Search the listing for the string "feet". Copy every line that has it.

+ + + + +

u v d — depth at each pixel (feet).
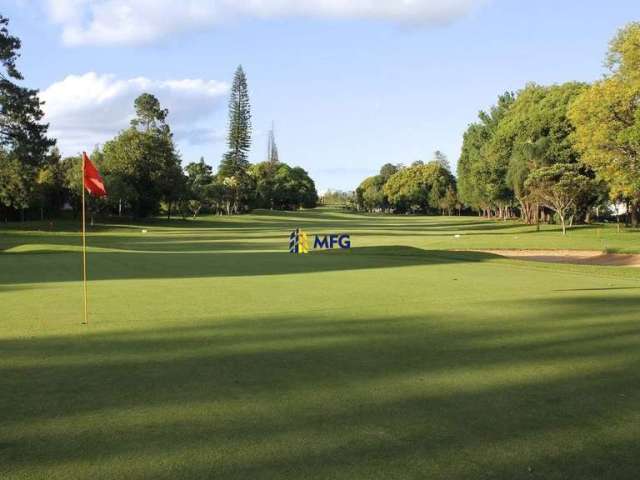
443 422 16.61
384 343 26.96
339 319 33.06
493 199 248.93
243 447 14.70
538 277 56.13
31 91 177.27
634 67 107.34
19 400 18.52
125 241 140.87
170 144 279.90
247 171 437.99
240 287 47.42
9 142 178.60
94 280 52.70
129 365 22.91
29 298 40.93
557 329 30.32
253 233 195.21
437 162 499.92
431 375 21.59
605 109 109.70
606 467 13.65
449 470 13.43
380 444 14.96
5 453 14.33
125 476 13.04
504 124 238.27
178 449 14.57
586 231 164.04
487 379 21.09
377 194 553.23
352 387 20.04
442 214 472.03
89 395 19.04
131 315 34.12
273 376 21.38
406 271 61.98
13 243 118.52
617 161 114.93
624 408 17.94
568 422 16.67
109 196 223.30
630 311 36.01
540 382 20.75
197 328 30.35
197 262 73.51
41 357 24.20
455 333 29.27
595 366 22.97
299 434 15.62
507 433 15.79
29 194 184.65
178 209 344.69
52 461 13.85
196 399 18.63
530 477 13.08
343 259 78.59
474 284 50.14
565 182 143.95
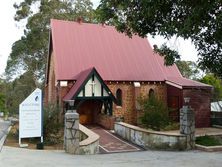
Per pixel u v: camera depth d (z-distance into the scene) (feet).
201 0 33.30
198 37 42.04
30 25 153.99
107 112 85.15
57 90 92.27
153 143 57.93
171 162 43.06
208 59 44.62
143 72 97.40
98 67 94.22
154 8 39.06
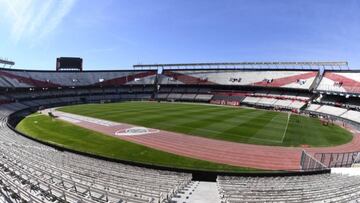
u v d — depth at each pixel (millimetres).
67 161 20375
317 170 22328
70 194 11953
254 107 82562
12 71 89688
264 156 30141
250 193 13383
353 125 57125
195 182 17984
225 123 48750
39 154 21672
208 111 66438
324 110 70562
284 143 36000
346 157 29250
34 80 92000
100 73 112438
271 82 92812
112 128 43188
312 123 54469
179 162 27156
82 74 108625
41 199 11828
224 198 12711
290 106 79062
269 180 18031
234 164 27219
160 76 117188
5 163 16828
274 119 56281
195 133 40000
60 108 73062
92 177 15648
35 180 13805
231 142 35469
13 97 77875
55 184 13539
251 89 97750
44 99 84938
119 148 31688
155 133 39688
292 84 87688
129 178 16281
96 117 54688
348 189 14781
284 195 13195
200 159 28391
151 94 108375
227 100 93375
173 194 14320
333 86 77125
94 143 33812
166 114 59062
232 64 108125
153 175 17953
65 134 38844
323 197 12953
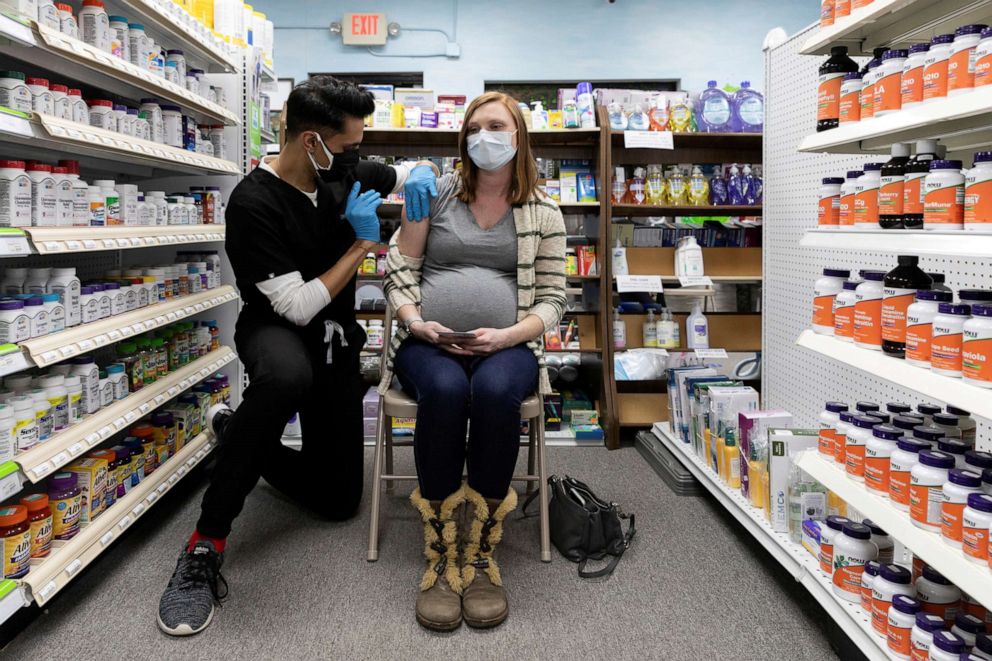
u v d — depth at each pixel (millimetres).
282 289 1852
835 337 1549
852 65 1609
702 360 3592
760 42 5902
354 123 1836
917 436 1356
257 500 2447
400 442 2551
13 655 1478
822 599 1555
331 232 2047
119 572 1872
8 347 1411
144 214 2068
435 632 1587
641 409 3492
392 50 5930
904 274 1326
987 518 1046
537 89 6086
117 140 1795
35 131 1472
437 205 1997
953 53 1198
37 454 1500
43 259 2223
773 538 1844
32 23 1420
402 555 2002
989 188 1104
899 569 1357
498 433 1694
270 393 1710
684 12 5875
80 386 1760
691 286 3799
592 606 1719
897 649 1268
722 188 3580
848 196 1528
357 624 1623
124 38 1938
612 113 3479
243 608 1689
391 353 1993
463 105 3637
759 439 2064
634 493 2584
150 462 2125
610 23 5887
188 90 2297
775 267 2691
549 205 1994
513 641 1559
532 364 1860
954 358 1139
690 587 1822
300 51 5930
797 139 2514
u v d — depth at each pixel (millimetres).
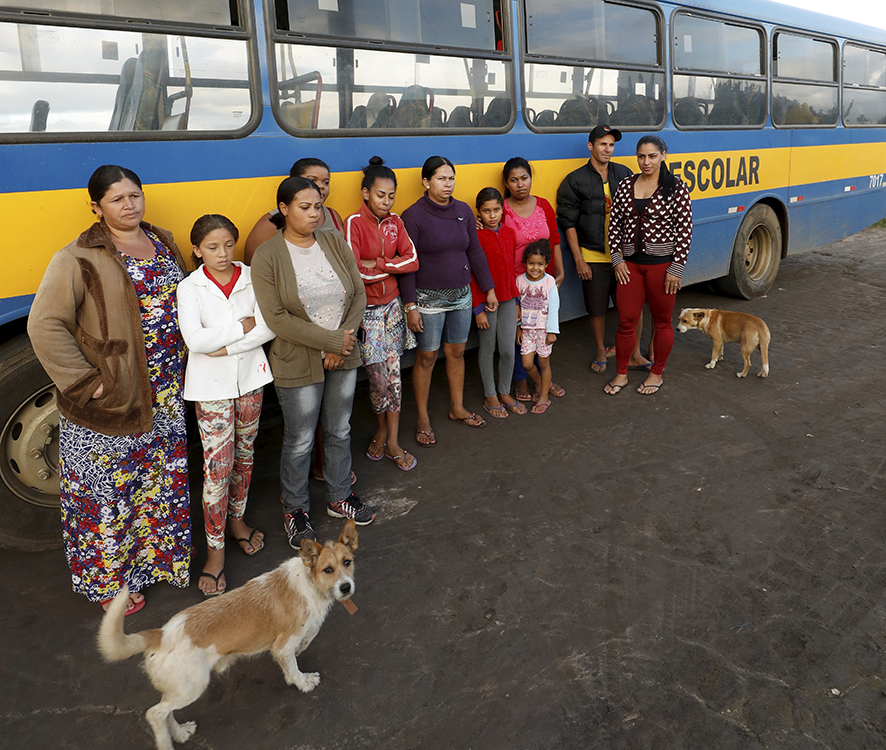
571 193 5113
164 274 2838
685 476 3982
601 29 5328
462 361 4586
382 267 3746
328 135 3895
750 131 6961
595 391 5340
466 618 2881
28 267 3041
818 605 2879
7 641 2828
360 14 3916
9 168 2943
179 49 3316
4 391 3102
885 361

+ + + + +

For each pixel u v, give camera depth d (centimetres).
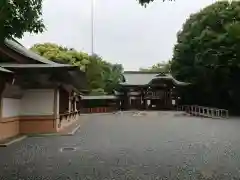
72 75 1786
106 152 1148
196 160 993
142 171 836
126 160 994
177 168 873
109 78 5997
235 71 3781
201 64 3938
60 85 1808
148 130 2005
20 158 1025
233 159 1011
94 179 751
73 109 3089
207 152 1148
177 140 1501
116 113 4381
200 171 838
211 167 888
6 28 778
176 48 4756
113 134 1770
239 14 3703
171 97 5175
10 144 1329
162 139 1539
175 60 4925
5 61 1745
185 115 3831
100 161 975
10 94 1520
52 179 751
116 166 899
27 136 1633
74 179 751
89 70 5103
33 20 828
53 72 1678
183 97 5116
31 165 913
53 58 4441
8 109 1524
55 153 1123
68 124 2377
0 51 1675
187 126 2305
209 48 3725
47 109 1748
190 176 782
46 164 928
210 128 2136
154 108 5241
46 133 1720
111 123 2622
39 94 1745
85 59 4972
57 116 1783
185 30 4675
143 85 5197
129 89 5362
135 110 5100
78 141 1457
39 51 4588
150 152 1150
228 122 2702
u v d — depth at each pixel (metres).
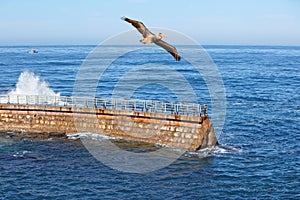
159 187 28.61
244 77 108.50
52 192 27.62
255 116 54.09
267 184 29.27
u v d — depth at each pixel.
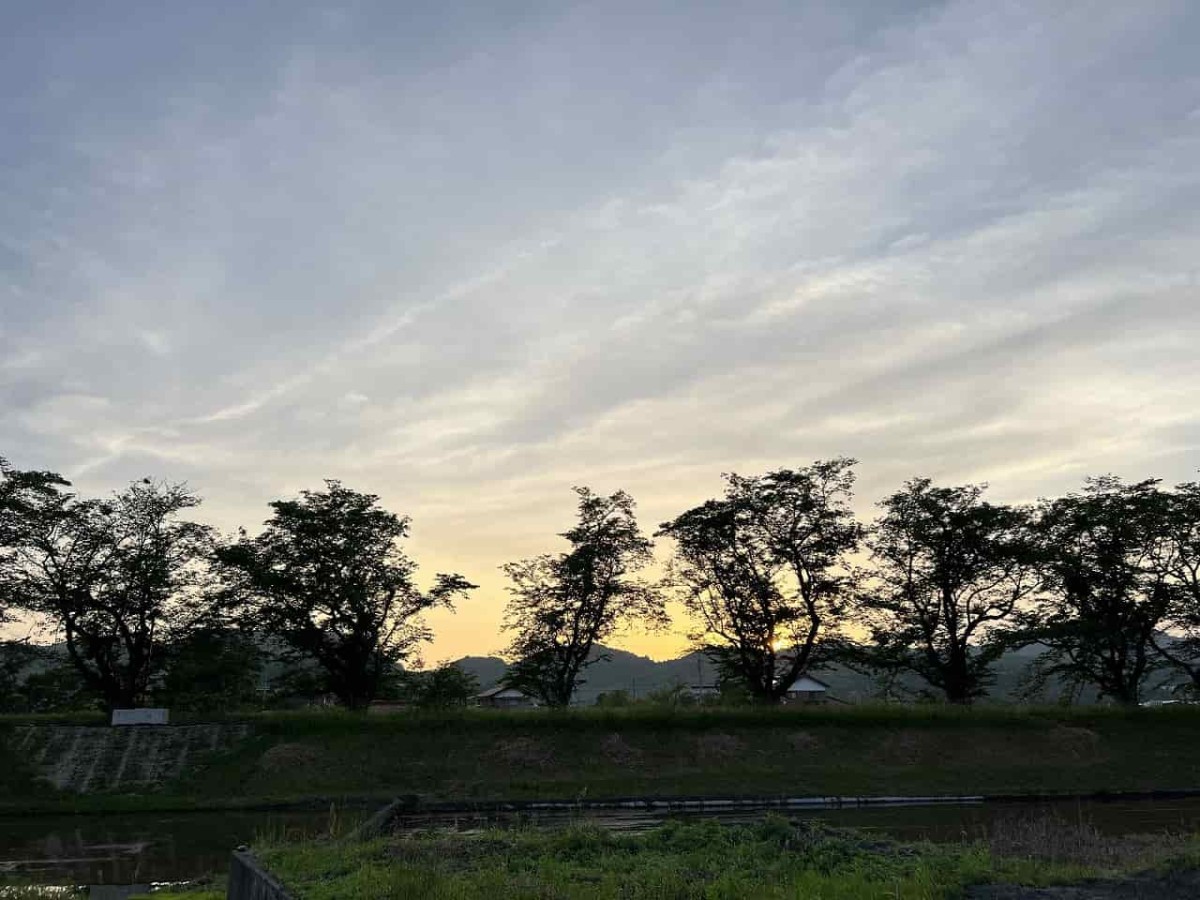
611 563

+ + + + +

● **Reply**:
u v d — depth at each pixel (feet).
Per pixel u v: camera depth d (z-distance into the scene) (feet).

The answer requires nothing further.